Increasing the number of public access defibrillators (PADs) registered with the Scottish Ambulance Service is important for several reasons:

It will help us to locate and map PADs across Scotland which will enable our ambulance control centres to signpost bystanders to the nearest device when somebody experiences an out of hospital cardiac arrest in a public place.

It will help us to improve community safety as we can monitor PADs across Scotland to ensure they are properly maintained and in full working order.

It will help us to save more people who experience an out of hospital cardiac arrest. When someone experiences a cardiac arrest they are unconscious and not breathing and their life is in immediate danger.

How do public access defibrillator (PAD) owners register their device with the Scottish Ambulance Service?

To register their device with the Scottish Ambulance Service, defibrillator owners should visit https://pad.scottishambulance.com and complete the short form online.

How can people get involved with the R2R campaign?

We are urging people in communities across Scotland to get behind this campaign.
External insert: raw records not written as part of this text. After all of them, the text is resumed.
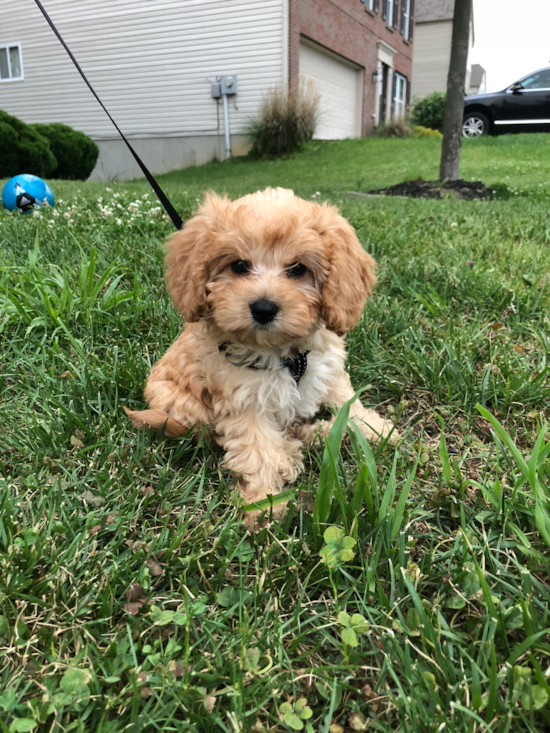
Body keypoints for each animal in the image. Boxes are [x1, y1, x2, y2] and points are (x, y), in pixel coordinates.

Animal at [126, 186, 396, 524]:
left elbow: (346, 399)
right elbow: (258, 451)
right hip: (183, 404)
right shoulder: (246, 400)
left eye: (298, 269)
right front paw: (264, 505)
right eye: (239, 266)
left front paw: (374, 429)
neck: (284, 353)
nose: (264, 308)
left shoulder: (327, 366)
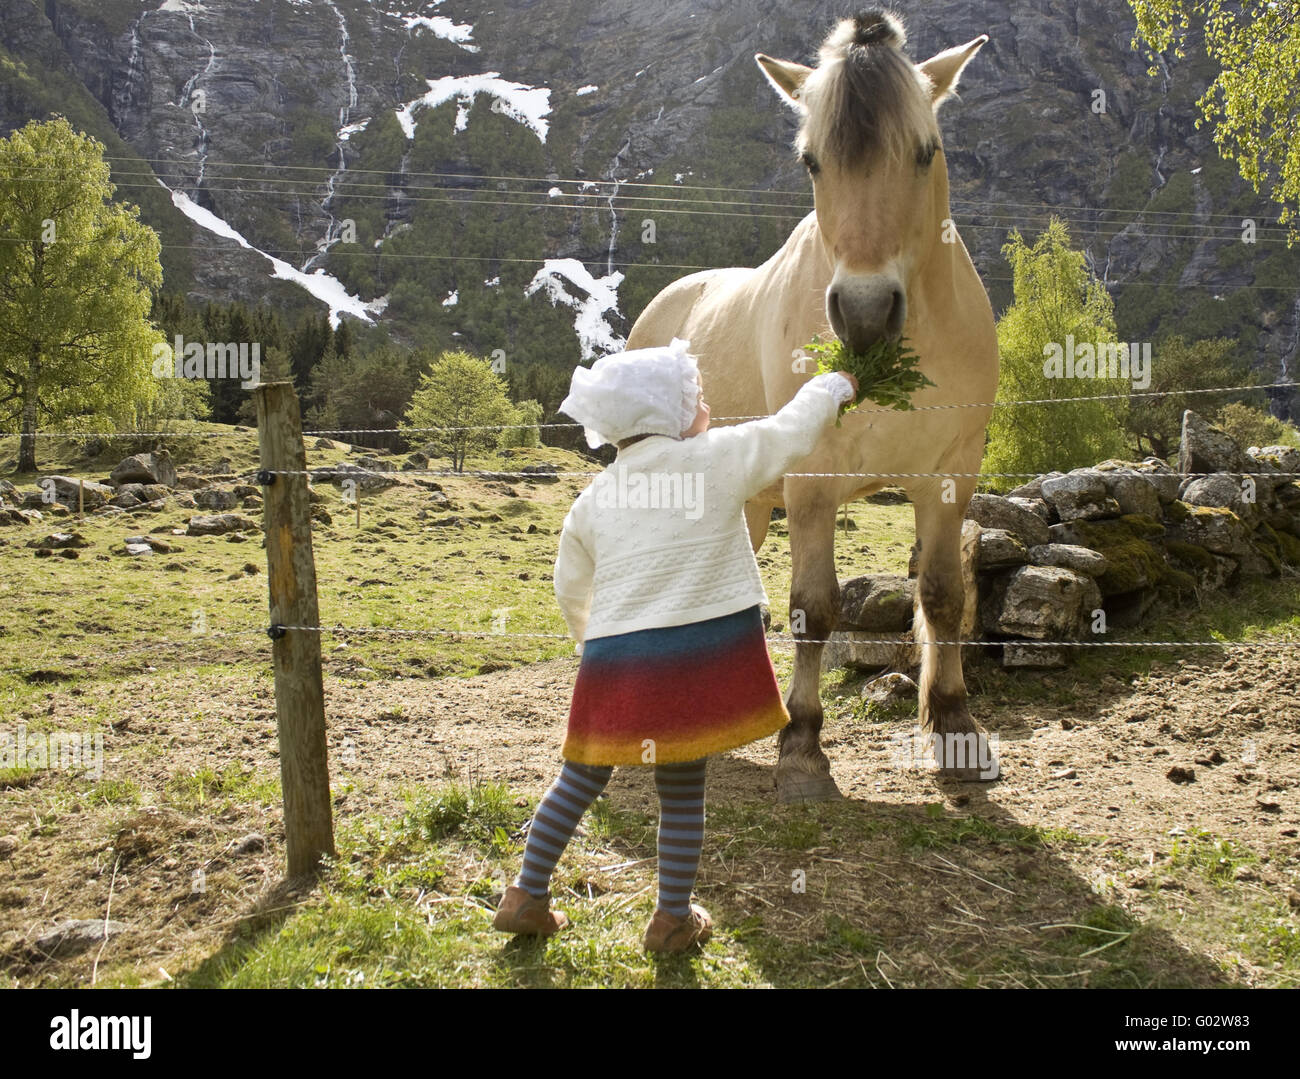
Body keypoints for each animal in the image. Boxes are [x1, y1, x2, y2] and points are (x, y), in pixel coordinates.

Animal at [624, 8, 998, 800]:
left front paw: (953, 726)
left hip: (741, 504)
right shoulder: (813, 485)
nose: (863, 314)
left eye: (925, 152)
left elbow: (944, 596)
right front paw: (801, 746)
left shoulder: (950, 477)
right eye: (812, 162)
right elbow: (814, 607)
When you see a defibrillator in a public place, check with the owner to see if it has been registered with the Scottish Ambulance Service.

Day of Action – Friday 10 March

On Friday 10 March, we want people across Scotland to take photographs of public access defibrillators and share them on Facebook and Twitter.

If the device has not been registered, direct the owner to our registration page.

Please include the link to our registration page alongside your photographs: pad.scottishambulance.com.

Alternatively, use the shortened version for Twitter: bit.do/r2r.

Twitter

Please use the campaign hashtag #R2R (including white keyboard emoji and red heart emoji) and @Scotambservice.

Please Like and Retweet our posts.

Facebook

Please tag @Scotambservice.

Please Like and Share our posts. 

Further information

We are a key partner in Save a Life Scotland, which brings together organisations across Scotland to focus on Out of Hospital Cardiac Arrest, in line with the Scottish Government’s “Out of Hospital Cardiac Arrest” Strategy.